Alfonsa appeals very directly to tradition and custom here in order to prevent John from seeing Alejandra, despite the way in which such customs wounded Alfonsa in the past. Why hurt John with the same traditions that hurt her? What does she stand to gain (or lose)?

Quote #9

This was the chapel as you see. You are not superstitious?

No sir. I dont think so.

It is supposed to be made unsacred. The priest comes and says some words. Alfonsa knows about these matters. But of course the [billiards] table has been there for years now and the chapel has yet to be whatever the word is. To have the priest come and make it be no longer a chapel. Personally I question whether such a thing can be done at all. What is sacred is sacred. The powers of the priest are more limited than people suppose. (2058)

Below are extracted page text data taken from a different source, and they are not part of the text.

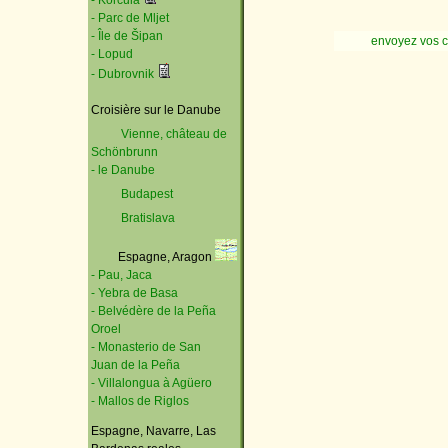
- Korčula
- Parc de Mljet
- Île de Šipan
envoyez vos 
- Lopud
- Dubrovnik
Croisière sur le Danube
Vienne, château de
Schönbrunn
- le Danube
Budapest
Bratislava
Espagne, Aragon
- Pau, Jaca
- Yebra de Basa
- Belvédère de la Peña
Oroel
- Monasterio de San
Juan de la Peña
- Villalongua à Agüero
- Mallos de Riglos
Espagne, Navarre, Las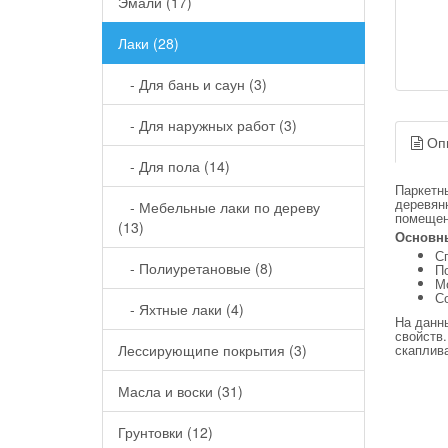
Эмали (17)
Лаки (28)
- Для бань и саун (3)
- Для наружных работ (3)
Оп
- Для пола (14)
Паркетн
деревян
- Мебельные лаки по дереву
помещени
(13)
Основн
Сп
- Полиуретановые (8)
По
М
С
- Яхтные лаки (4)
На данн
свойств.
Лессирующипе покрытия (3)
скаплив
Масла и воски (31)
Грунтовки (12)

Can you make any connections between Don Héctor's notion that something can't be "made unsacred" with an idea of tradition? Why might an individual priest be powerless in the face of his own religious tradition?

Quote #10

In history there are no control groups. There is no one to tell us what might have been. There never was. It is supposed to be true that those who do not know history are condemned to repeat it. I dont believe that knowing can save us. What is constant in history is greed and foolishness and a love of blood and this is a thing that even God—who knows all that can be known—seems powerless to change. (3421)

Alfonsa here seems to think that we can't learn how history might be different, and yet there are constants or patterns—is there a contradiction between claiming to know what is always the case in history and being unable to have a method for knowing how it might be different? How might we know what the patterns are, and what might we be unable to see?